Si vous pensez que la comédie romantique n’a rien à offrir à part des clichés, je suis ravie de vous annoncer que vous vous trompez au moins un peu. Ça ne veut pas dire que vous allez vous transformer au contact de cette newsletter, j’aimerais bien mais je ne suis pas magicienne, mais ça veut dire qu’il y a de l’espoir et surtout, qu’il y a (COMME TOUJOURS) des meufs qui font le taf pour transformer nos imaginaires depuis l’endroit où ils sont le plus sensibles.
Et si vous êtes du genre à ricaner au nez des comédies romantiques juste parce que, réfléchissez-y deux secondes : c’est facile de se moquer des femmes et de leur appétit pour l’amour, pour aimer et être aimée. Mais qu’est-ce que ça dit de vous, mes chère·es cyniques, mes désabusé·es ? Et que faites-vous pour mieux aimer, pour mieux être aimé·e ?
Il est intéressant de se souvenir qu’à une époque où il était très mal vu pour les femmes de lire des romans, car ça allait exciter leurs faibles constitutions et leurs esprits volatiles, des hommes se sont mis à écrire des romans de morale. Pamela ou la vertu récompensée (1740 !), par exemple, avait pour objectif explicite de « cultiver les principes de la vertu de la religion dans les jeunes esprits des deux sexes ». On sait très bien et depuis longtemps que l’imagination a un pouvoir immense même en matière d’amour, et ça fait presque trois cent ans que des vieux gars colonisent la nôtre pour nous dire comment il est seyant d’aimer. Pas trop fort, s’il vous plaît : pas trop de désir, pas trop d’attentes, pas trop d’attaches. Tièdement. Il faudrait recevoir avec sérieux le peu d’amour qu’on nous concède du bout des lèvres. Ou alors se consumer à toutes flammes le temps d’une passion torride qui ne peut qu’être répréhensible et de courte durée, car c’est le propre des passions. Elles sont les incartades qu’on autorise pour rendre la tiédeur plus supportable.
Flemme, un peu. Ces histoires faciles me font moins vibrer que la grande question : comment mieux s’aimer ?
Et cette grande question, dans un tour que seule la pop-culture peut nous jouer, se trouve dans les comédies romantiques.

*Tâches à réaliser*.
A. Condensez le paragraphe de l'extrait sur la comédie romantique qui commence par « Il est intéressant de se souvenir » en gardant ses faits principaux.
B. Prolongez l'extrait sur la comédie romantique à partir de sa dernière phrase.

*Informations fournies*.
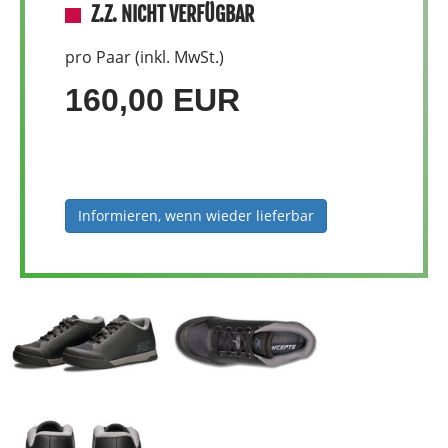
Z.Z. NICHT VERFÜGBAR
pro Paar (inkl. MwSt.)
160,00 EUR
Informieren, wenn wieder lieferbar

*Réponses fournies*.
A. À une époque où l'on jugeait mauvais pour les femmes de lire des romans, censés exciter leurs faibles constitutions et leurs esprits volatiles, des hommes ont écrit des romans de morale. Pamela ou la vertu récompensée (1740), par exemple, visait à « cultiver les principes de la vertu de la religion dans les jeunes esprits des deux sexes ». Connaissant le pouvoir de l'imagination en amour, des hommes occupent depuis près de trois siècles notre imagination pour nous dire comment aimer. Il faudrait aimer tièdement, sans trop de désir, d'attentes ni d'attaches, et recevoir avec sérieux le peu d'amour concédé. L'autre voie serait une passion torride, forcément répréhensible et brève, tolérée pour rendre la tiédeur plus supportable.

B.
Quelques recommandations avant de vous quitter, et avant ça un petit disclaimer : je vais partager avec vous des œuvres imparfaites. En matière d’amour, je ne suis pas sûre que la perfection soit un but à atteindre, et en matière de romcom pareil. Un truc que j’ai remarqué, c’est que les défauts des comédies romantiques sont souvent les points d’achoppement qui créent la conversation avec mes ami·es. De fait, ce ne sont pas vraiment des défauts et je viens de vous faire le coup classique de l’entretien d’embauche. Salto avant, réception, salut : applaudissements.
- Funny Story, de Emily Henry (EN) (no notes: mon pref de cette année, et de toute la vie jusqu’à nouvel ordre)
- Love on the Brain, de Ali Hazelwood (EN) (un homme amoureux ET qui est allé en thérapie régler ses problèmes avant de venir faire chier une meuf : c’est oui)
- Love and Other Words, de Christina Lauren (EN) (tomber amoureux pendant l’adolescence : un régal)
- The Exception to the Rule, de Christina Lauren (EN, c’est une nouvelle) (no notes non plus, elle est parfaite)
- Love Like a Movie, de Esmé Béguin (FR, eh oui)3 (une protagoniste grosse qui ne s’excuse pas d’exister ET de l’écriture inclusive dans le texte : prends ça, Bernard Pivot)
- One Last Stop, de Casey McQuiston (traduit en FR) (un ovni lesbien fantastique, dans le premier sens du terme, avec une apparition venue d’une autre époque : miam)
- Always Be My Maybe (c’est un film, dispo sur Netflix) (il est super et il y a Keanu Reeves dedans)
Et pour aller plus loin, cet épisode de Zoom Zoom Zen sur la New Romance, avec la journaliste Alix de Maintenant.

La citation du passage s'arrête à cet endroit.